(ASSIGNMENT):
Rewrite the listing below with every "this chart" changed to "this graph" and nothing else altered. Omit the pictures from your version.

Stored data
-----
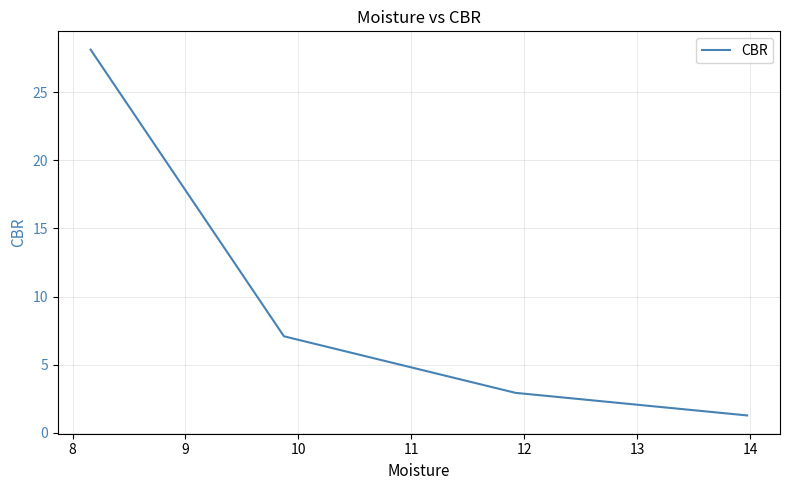

Reading right to left, extract all data points from this chart.

1.3	2.9	7.1	28.1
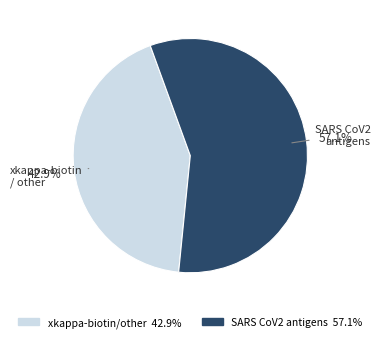

Is there a majority slice in this chart?

Yes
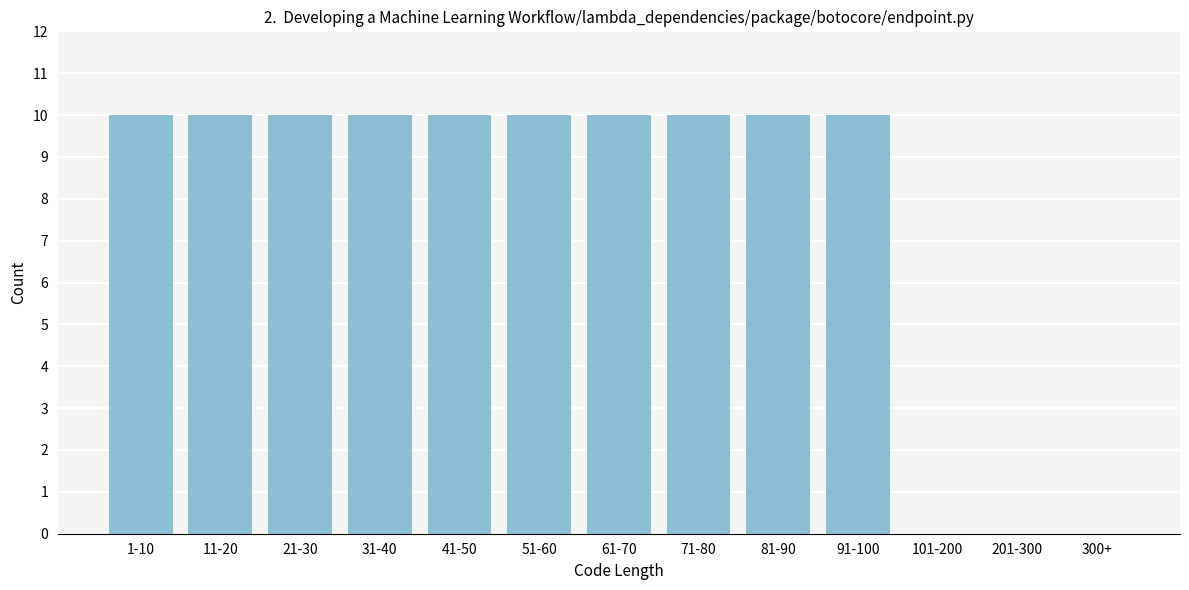

Reading left to right, what are all the values shown in this chart?

1-10=10	11-20=10	21-30=10	31-40=10	41-50=10	51-60=10	61-70=10	71-80=10	81-90=10	91-100=10	101-200=0	201-300=0	300+=0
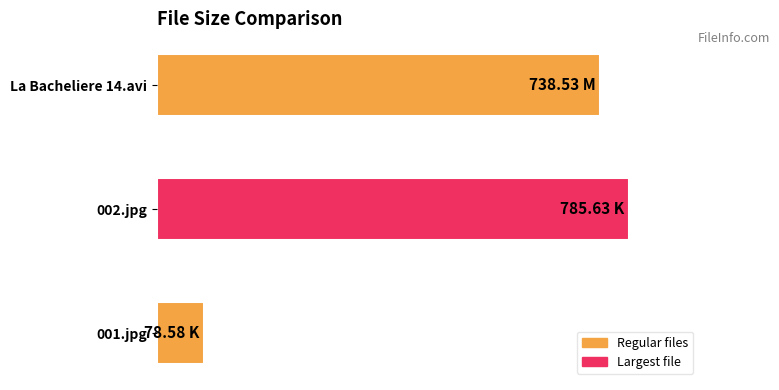

What value does the data have at 001.jpg?

78.6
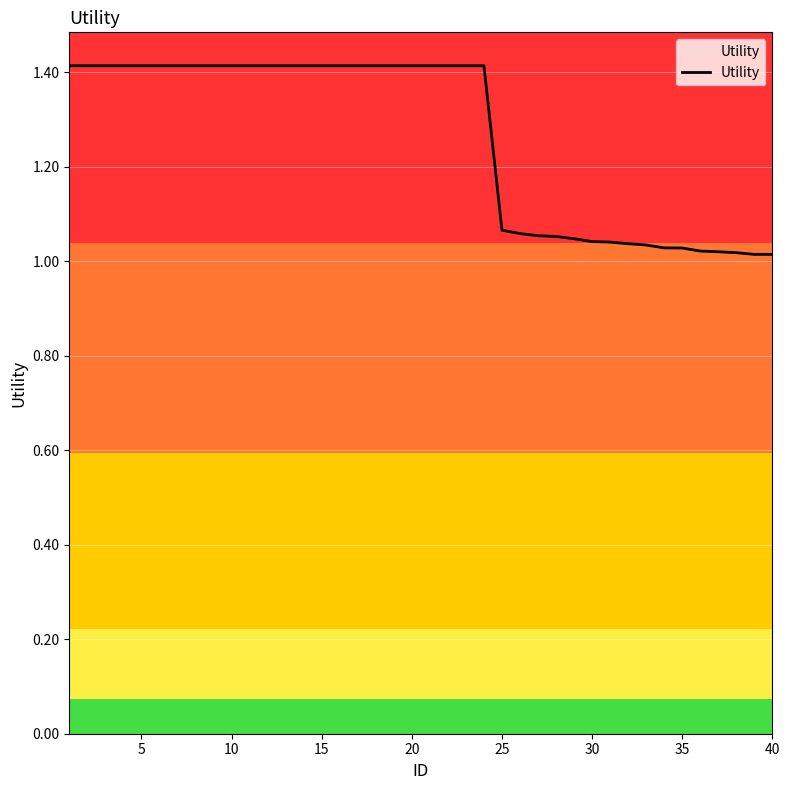

What is the difference between the maximum and minimum values?

0.4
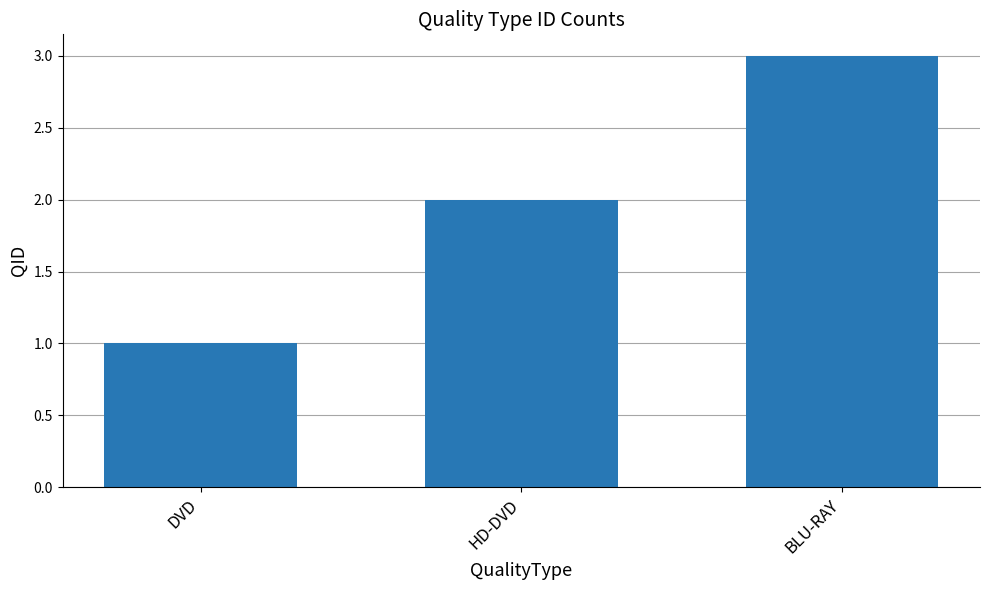

Which has a higher value, BLU-RAY or DVD?

BLU-RAY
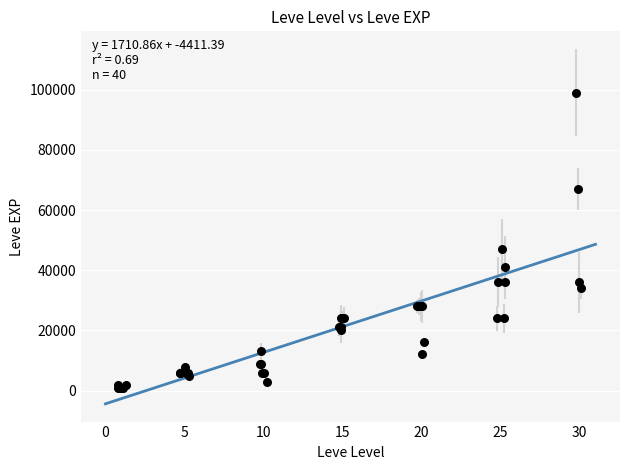

What Y value in the scatter plot is closest to 50000?

47000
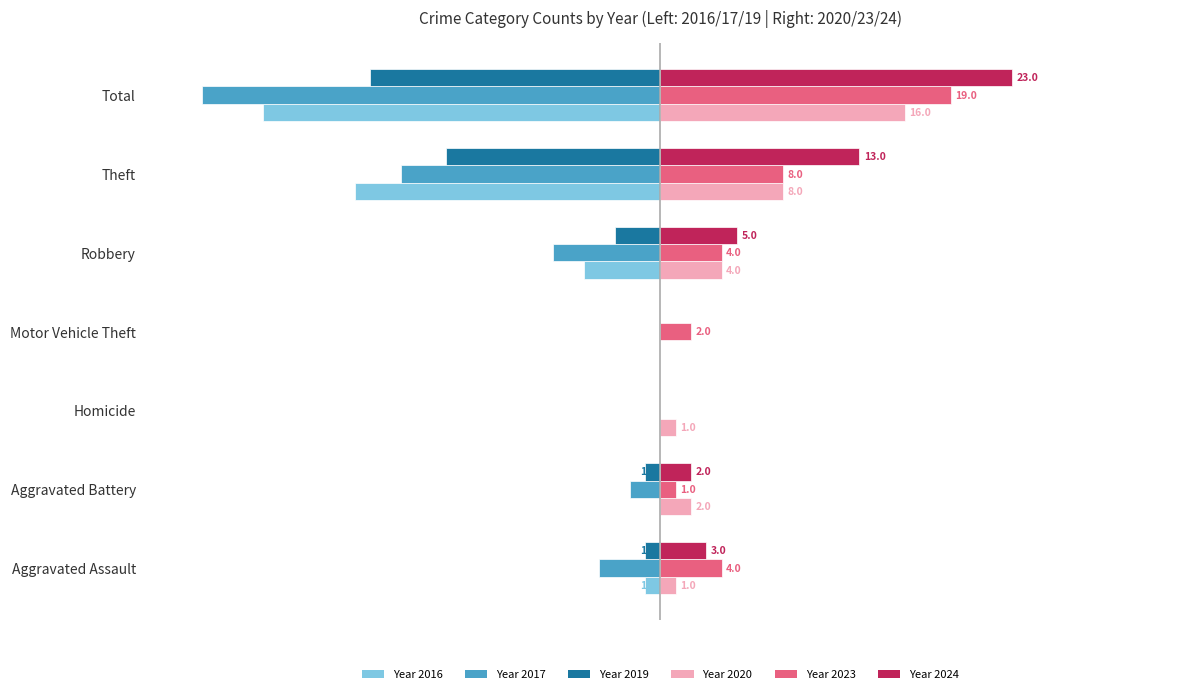

At which category does the chart reach its peak across all series?

Total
-----
(SOLUTION):
Reading right to left, extract all data points from this graph.

1.3	2.9	7.1	28.1

Is there a majority slice in this graph?

Yes

Reading left to right, what are all the values shown in this graph?

1-10=10	11-20=10	21-30=10	31-40=10	41-50=10	51-60=10	61-70=10	71-80=10	81-90=10	91-100=10	101-200=0	201-300=0	300+=0

What value does the data have at 001.jpg?

78.6

What is the difference between the maximum and minimum values?

0.4

Which has a higher value, BLU-RAY or DVD?

BLU-RAY

What Y value in the scatter plot is closest to 50000?

47000

At which category does the chart reach its peak across all series?

Total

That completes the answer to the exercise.